[start of EXTRACT TO READ]
A self-limiting social movement, however, is not a static entity
and it can transform itself in various ways. One possibility is for
such a movement to break with the restrictions intrinsic to a
self-limiting form of action, and to unfold its full potential by
adopting an offensive rather than a defensive strategy. In this
case, the movement retains a consistent connection between means
and ends, but rather than restricting its arena of operation to
civil society, as when it adopts a self-limiting form of action, it
acts both 'in' and 'from' its social sphere of origin. What emerges
then is a politically-oriented social movement that, without being
fully defined by its political action (Touraine 1977:367), acts
upon its orientation toward change by 'converting social
mobilization into political power' (Offe 1991:883). Only then are
we faced with a social force capable of challenging the order
entailed in political institutions.
The difficulties in making the transition from a defensive to an
offensive strategy are, however, quite serious and present a
constant counterbalance to the attractive option of making such
forays into the political-institutional arena. The dangers to which
a self-limiting social movement exposes itself upon entering the
political-institutional arena, indeed, are probably more likely
than not to lead to the undermining rather than the fulfillment of
the movement's orientation toward change. One of the most
frequently encountered pitfalls a self-limiting movement confronts
upon entering the political-institutional sphere is the loss of its
autonomy. In this scenario, strategic considerations overwhelm and
begin to drive the actions of the movement, resulting in the
all-too-common pattern of a movement captured or co-opted from
above, thus becoming an element of a populist political force .
[end of EXTRACT TO READ]
[start of EXTRACTED MATERIAL]
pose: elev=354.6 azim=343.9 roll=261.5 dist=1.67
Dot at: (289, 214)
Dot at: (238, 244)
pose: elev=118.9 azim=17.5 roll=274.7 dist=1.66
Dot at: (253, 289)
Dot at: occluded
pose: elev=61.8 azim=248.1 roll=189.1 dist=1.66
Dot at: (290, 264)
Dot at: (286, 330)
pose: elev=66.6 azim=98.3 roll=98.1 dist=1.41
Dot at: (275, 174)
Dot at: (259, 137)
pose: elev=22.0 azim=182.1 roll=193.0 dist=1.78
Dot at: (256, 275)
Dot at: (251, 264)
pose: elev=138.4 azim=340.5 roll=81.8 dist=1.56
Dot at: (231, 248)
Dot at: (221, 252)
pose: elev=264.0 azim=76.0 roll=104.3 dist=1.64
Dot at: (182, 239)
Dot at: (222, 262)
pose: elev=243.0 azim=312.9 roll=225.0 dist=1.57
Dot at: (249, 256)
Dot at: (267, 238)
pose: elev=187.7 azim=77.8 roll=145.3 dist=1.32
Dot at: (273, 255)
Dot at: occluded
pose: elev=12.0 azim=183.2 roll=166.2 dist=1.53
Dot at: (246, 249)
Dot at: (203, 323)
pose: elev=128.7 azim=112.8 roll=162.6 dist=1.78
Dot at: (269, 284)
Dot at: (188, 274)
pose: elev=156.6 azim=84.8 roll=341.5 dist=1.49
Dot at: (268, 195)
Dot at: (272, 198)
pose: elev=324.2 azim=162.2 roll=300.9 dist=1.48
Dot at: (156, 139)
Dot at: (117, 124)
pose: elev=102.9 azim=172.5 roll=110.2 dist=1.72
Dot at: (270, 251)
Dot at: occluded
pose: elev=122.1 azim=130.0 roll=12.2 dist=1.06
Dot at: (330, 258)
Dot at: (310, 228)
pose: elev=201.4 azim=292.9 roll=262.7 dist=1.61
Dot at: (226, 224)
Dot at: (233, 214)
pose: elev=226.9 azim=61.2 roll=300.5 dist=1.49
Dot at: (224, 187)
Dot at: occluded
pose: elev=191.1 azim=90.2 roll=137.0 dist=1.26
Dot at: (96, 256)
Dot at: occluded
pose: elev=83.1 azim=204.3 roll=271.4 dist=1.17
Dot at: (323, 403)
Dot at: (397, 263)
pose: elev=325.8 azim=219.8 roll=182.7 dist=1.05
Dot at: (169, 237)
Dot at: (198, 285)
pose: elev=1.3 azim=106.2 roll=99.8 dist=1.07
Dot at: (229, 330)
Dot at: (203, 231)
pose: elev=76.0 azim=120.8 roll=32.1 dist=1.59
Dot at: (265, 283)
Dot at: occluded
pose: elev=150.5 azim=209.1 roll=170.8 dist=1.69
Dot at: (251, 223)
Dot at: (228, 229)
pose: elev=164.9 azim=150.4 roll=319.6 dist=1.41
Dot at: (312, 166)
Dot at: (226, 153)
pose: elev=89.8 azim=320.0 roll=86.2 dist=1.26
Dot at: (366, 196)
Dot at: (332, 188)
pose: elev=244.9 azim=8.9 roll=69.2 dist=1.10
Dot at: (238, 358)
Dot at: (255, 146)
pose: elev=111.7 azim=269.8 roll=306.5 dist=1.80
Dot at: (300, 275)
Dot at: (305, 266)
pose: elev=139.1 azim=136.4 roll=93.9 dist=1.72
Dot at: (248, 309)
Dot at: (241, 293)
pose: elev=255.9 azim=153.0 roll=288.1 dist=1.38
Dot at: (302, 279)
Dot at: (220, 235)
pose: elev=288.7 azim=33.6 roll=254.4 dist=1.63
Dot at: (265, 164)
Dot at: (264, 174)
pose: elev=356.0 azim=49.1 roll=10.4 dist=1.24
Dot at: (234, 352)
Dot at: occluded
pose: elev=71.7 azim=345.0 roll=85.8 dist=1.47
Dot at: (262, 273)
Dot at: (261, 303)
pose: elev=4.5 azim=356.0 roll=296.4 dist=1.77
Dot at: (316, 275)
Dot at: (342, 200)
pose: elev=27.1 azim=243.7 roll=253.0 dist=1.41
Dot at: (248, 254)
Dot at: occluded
[end of EXTRACTED MATERIAL]
> _TASKS TO CARRY OUT_:
[A] In the passage on self-limiting social movements, what is named as one of the most frequently encountered pitfalls when such a movement enters the political-institutional sphere?
[B] Transcribe word for word the stretch of the passage on self-limiting social movements from "The difficulties in" through "political force .".

> _PROBLEM SOLUTIONS_:
[A] The loss of its autonomy.

[B]
The difficulties in making the transition from a defensive to an
offensive strategy are, however, quite serious and present a
constant counterbalance to the attractive option of making such
forays into the political-institutional arena. The dangers to which
a self-limiting social movement exposes itself upon entering the
political-institutional arena, indeed, are probably more likely
than not to lead to the undermining rather than the fulfillment of
the movement's orientation toward change. One of the most
frequently encountered pitfalls a self-limiting movement confronts
upon entering the political-institutional sphere is the loss of its
autonomy. In this scenario, strategic considerations overwhelm and
begin to drive the actions of the movement, resulting in the
all-too-common pattern of a movement captured or co-opted from
above, thus becoming an element of a populist political force .